(Bounding box prediction data)

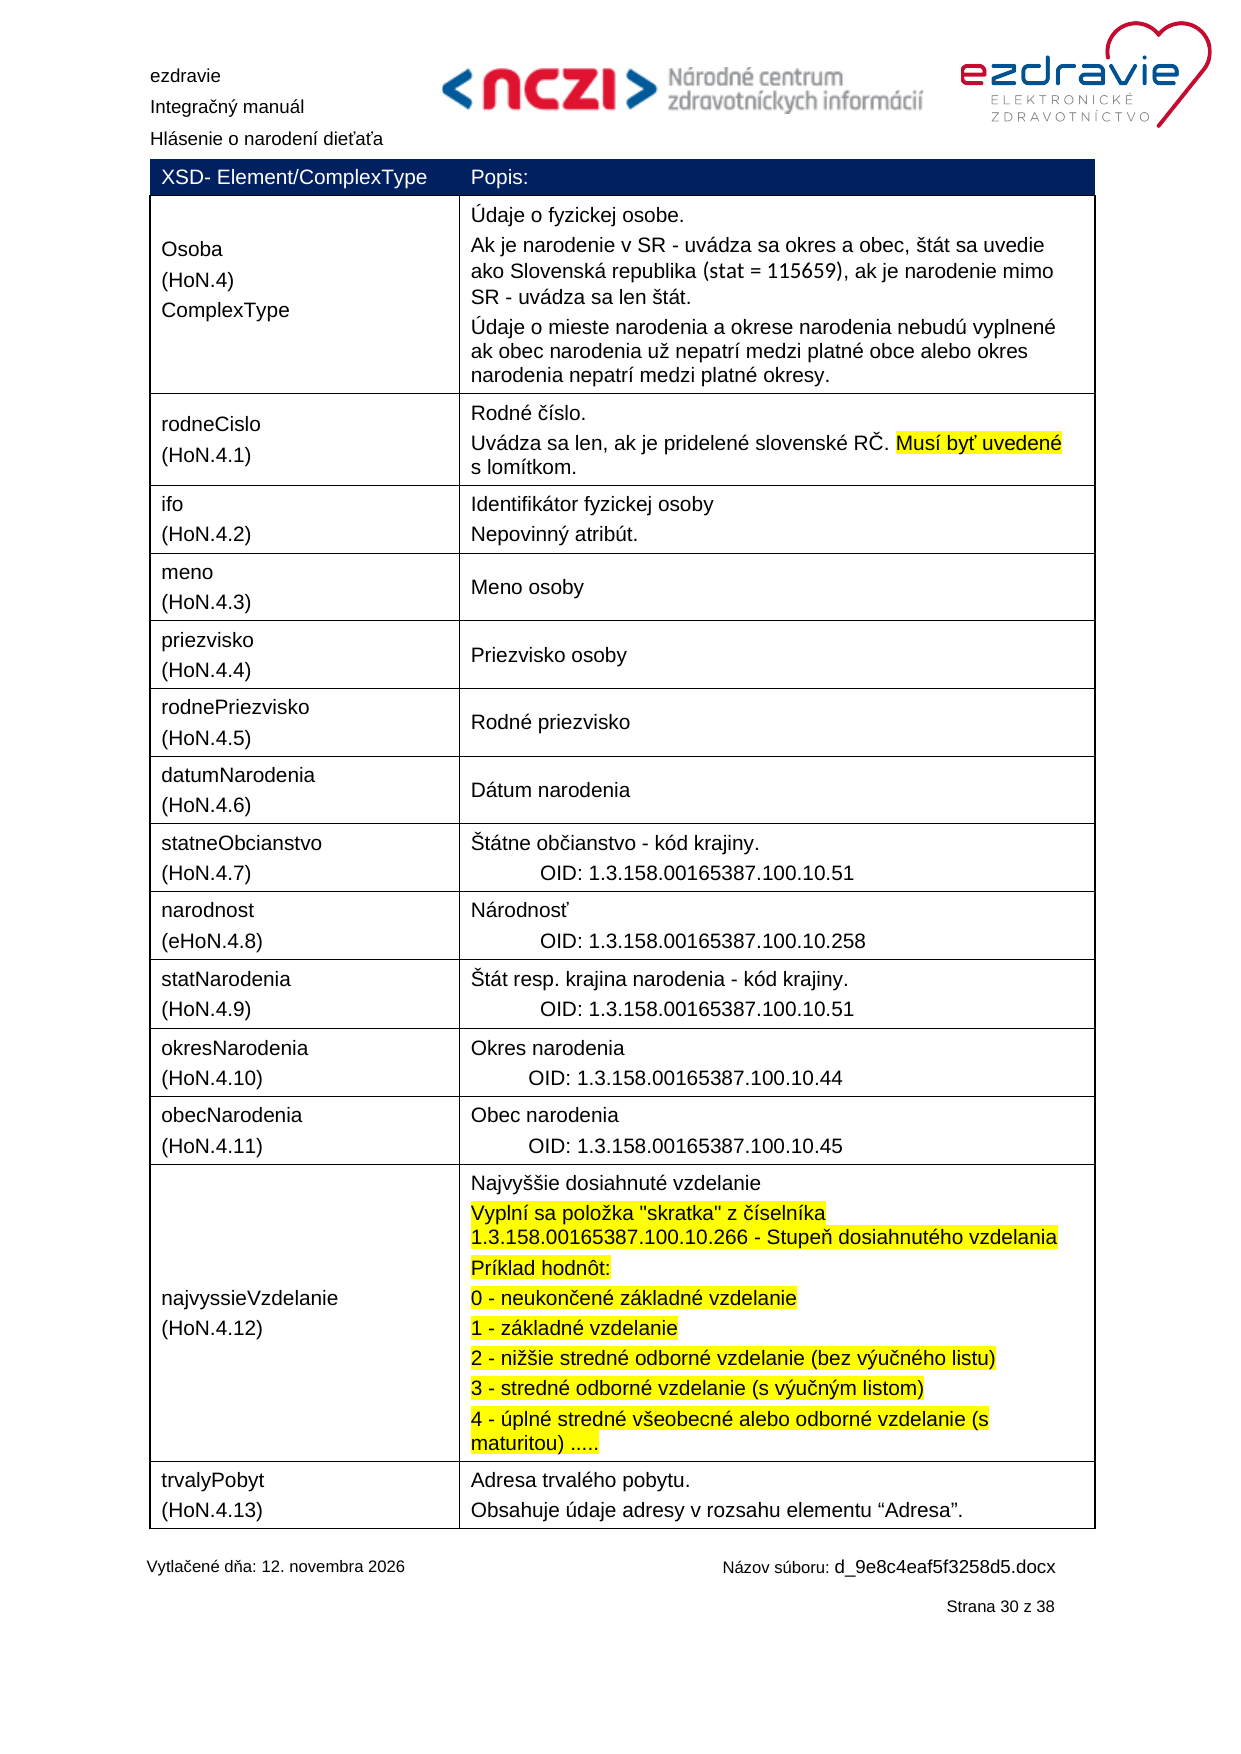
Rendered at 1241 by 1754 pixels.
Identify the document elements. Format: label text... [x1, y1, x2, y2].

table_cell Obec narodenia OID: 1.3.158.00165387.100.10.45 [460, 1097, 1094, 1164]
table_cell datumNarodenia (HoN.4.6) [151, 757, 459, 823]
table_cell Národnosť OID: 1.3.158.00165387.100.10.258 [460, 892, 1094, 959]
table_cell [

__Work to be completed__:
Retype, exactly as written, each line from the one that has "Identify the document" to the bottom of the entries above, and include both of those lines.

__Written reply__:
Identify the document elements. Format: label text... [x1, y1, x2, y2].

table_cell Obec narodenia OID: 1.3.158.00165387.100.10.45 [460, 1097, 1094, 1164]
table_cell datumNarodenia (HoN.4.6) [151, 757, 459, 823]
table_cell Národnosť OID: 1.3.158.00165387.100.10.258 [460, 892, 1094, 959]
table_cell [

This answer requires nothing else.